[Given information]

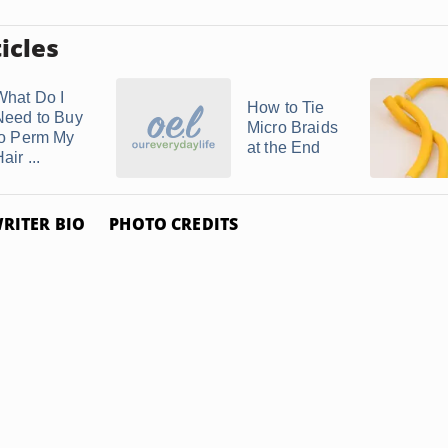
icles
What Do I
How to Tie
Need to Buy
Micro Braids
to Perm My
at the End
air ...
RITER BIO
PHOTO CREDITS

[/Given information]

Rewrite every line of text in the records as a Markdown table with the columns Row and Line, numbering the rows in order and leaving out any blank lines. Omit the pictures from the answer.

- Solution for this exercise -
| Row | Line |
|---|---|
| 1 | icles |
| 2 | What Do I |
| 3 | How to Tie |
| 4 | Need to Buy |
| 5 | Micro Braids |
| 6 | to Perm My |
| 7 | at the End |
| 8 | air ... |
| 9 | RITER BIO |
| 10 | PHOTO CREDITS |